Unique and Inclusive Partnership Approach

Dr. Kumar said he was excited by TCI’s approach from the very beginning when TCI invited him and other local government stakeholders working in the urban health system to take part in a ‘Know Your City’ exercise. As a result of this exercise, he immediately reached out to the District Quality Consultant and staff mentor for maternal health and conducted a gap analysis of all urban primary health centers (UPHC). With gaps identified, they developed and executed on a mitigation plan.

Coaching and High-impact Approaches

TCI shared with Dr. Kumar and other city officials the success other cities have seen with TCI’s high-impact approaches. When TCI began to coach them and UPHC staff on how to implement the high-impact approaches, they immediately began to see how these approaches could help Jhansi. Their first step was to roll out the fixed day static (FDS) service approach. Before engaging with TCI, only two facilities had started FDS. By August 2018, all 12 UPHCs in Jhansi were providing assured quality family planning services on FDS days. With continued coaching from TCI, Dr. Kumar issued a training calendar for service providers on the new contraceptive method, Antara. By January 2019, the UPHCs were offering Antara, having expanded the methods of choice to poor urban women.

Results from Engagement with TCI

Dr. Kumar shared how TCI’s coaching support around reviewing, using and sharing data with stakeholders has not only demonstrated the success of TCI’s high-impact approaches but has caused a ripple effect:

We had understood the power of data. We regularly presented our work in urban family planning at DHS reviews and this grabbed the attention of Superintendents of Community Health Centres (CHCs), other block level functionaries.
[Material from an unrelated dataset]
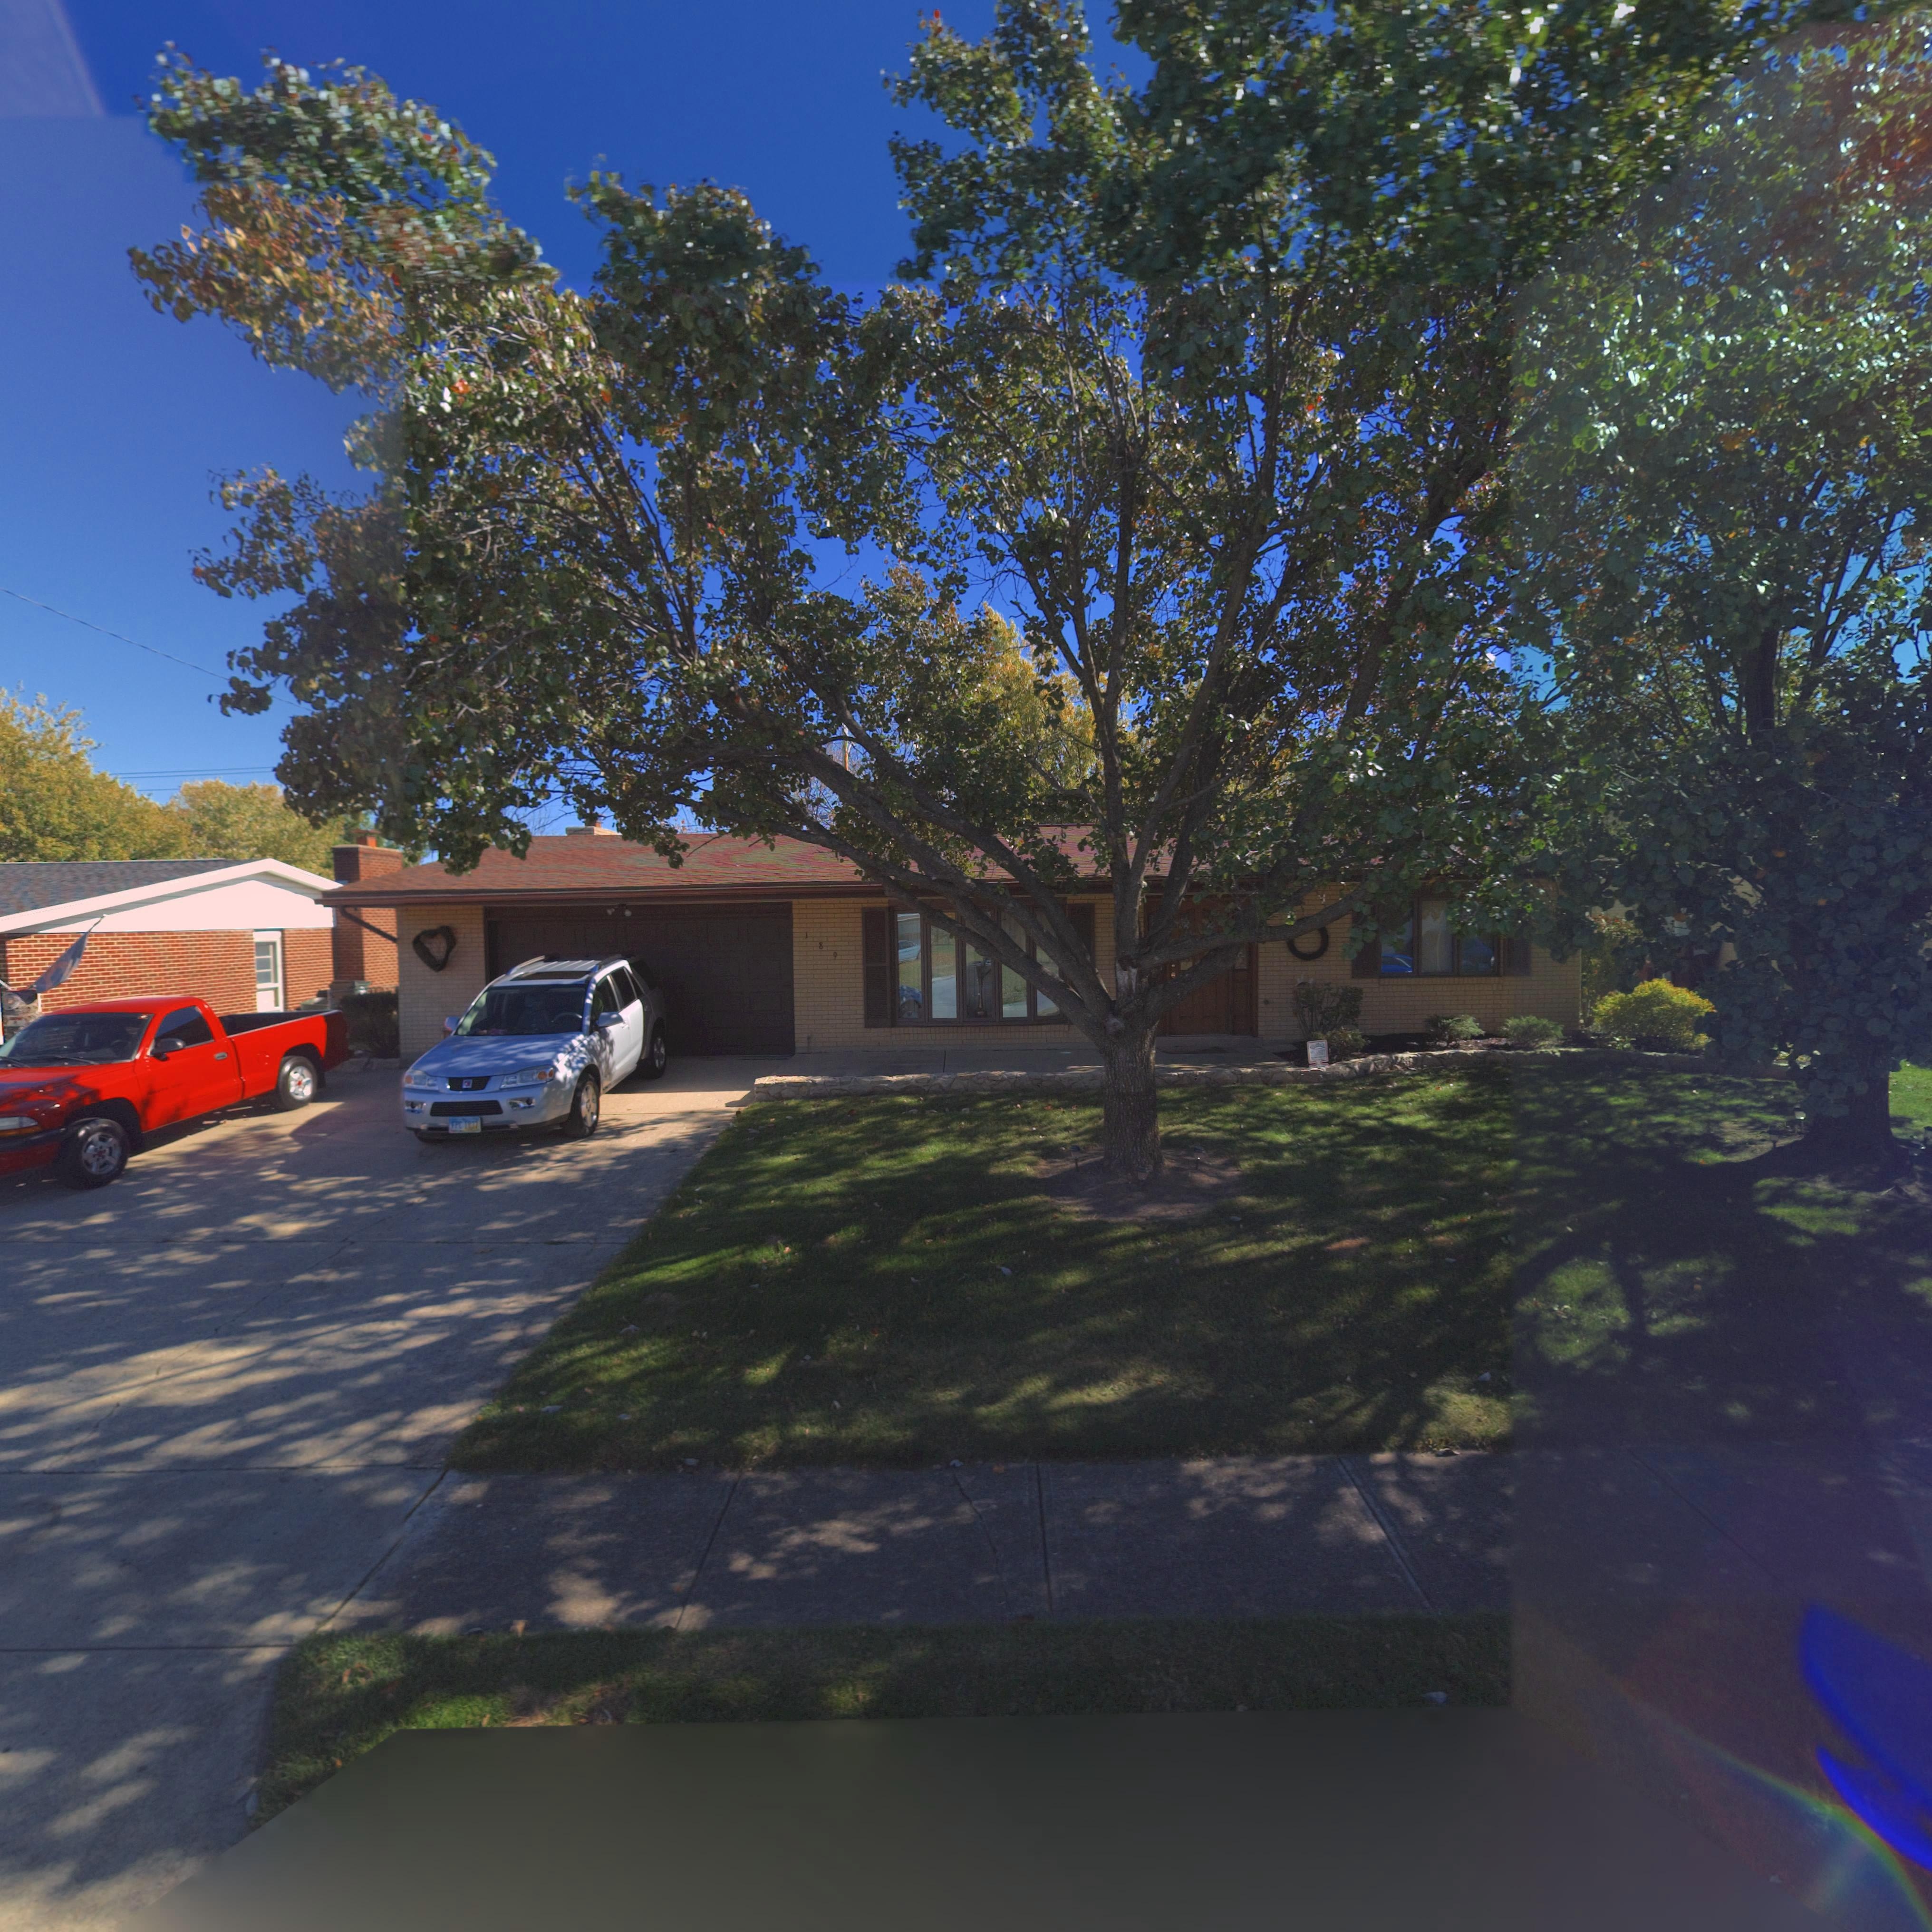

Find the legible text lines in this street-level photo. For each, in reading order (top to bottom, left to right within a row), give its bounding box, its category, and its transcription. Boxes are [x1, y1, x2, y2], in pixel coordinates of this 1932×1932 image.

[805, 930, 839, 962] StreetNumber: 189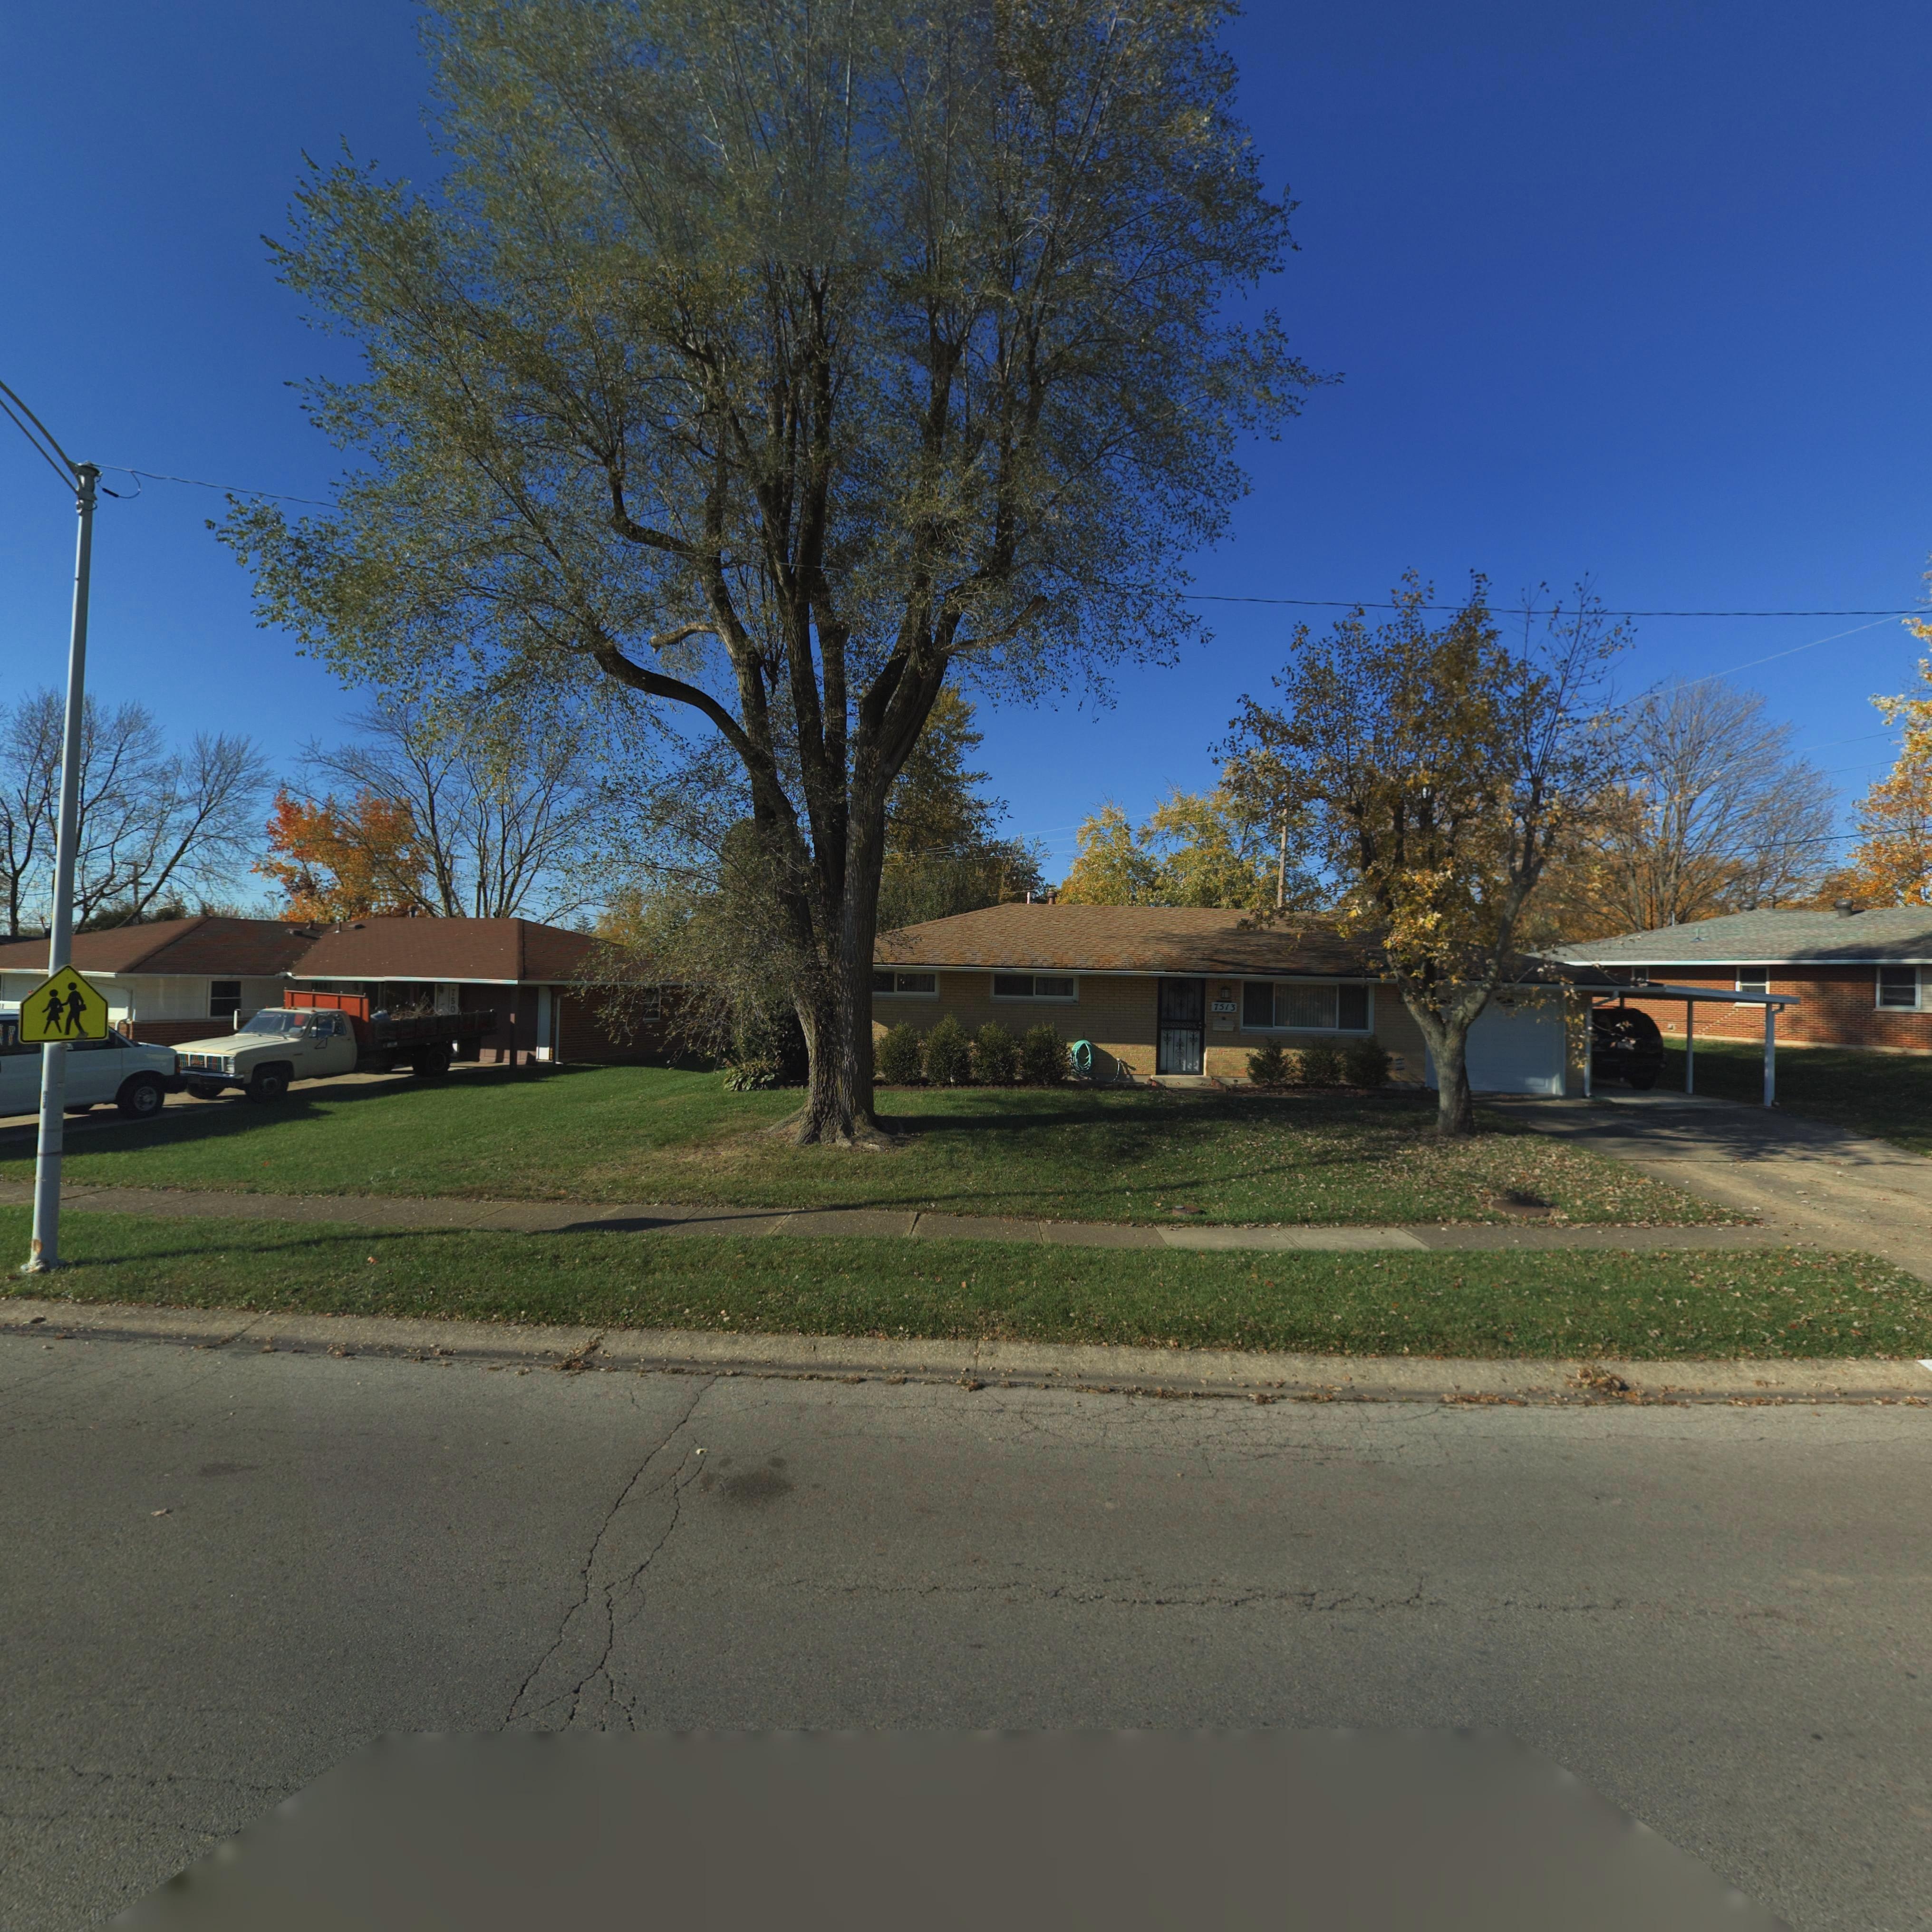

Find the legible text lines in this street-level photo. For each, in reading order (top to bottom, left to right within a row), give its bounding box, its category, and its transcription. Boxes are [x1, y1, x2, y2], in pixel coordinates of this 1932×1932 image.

[449, 988, 457, 1014] StreetNumber: 750
[1213, 1003, 1236, 1012] StreetNumber: 7513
With regular reviews, we had good programmatic insights to inform us of the change that was visible through data. A favorable environment for prioritizing family planning had been created. But it was in a divisional review meeting that I was handed over the CMO series. This particular event and afterwards, I received much applause and recognition, which was the game changer in catching the attention of other two districts, Jalaun and Lalitpur in the divisions.”

Dr. Kumar invited the CMOs of Jalaun and Lalitpur for a divisional diffusion workshop. Dr. N.D. Sharma, CMO of Jalaun, readily accepted the invitation and said the progress made by Jhansi was impressive, noting how the high-impact approaches contributed to improvements in family planning services. Dr. Sharma shared:

I find the following in particular of tremendous importance: coaching availability through TCI University, the role of a functional CCC [City Coordination Committee], sustainability of antral diwas [FDS] and strengthening ASHAs. I am pleased to share that Dr. Jain, Nodal Officer of Jhansi, his team at Divisional Urban Health Consultant and the Divisional Program Manager have all extended their support in coaching our geography teams so that we too can scale up these high impact approaches in Jalaun.”

Jhansi is now well-positioned to take on the role of a mature TCI city and support diffusion and capacity transfer of the high-impact approaches to Jalaun.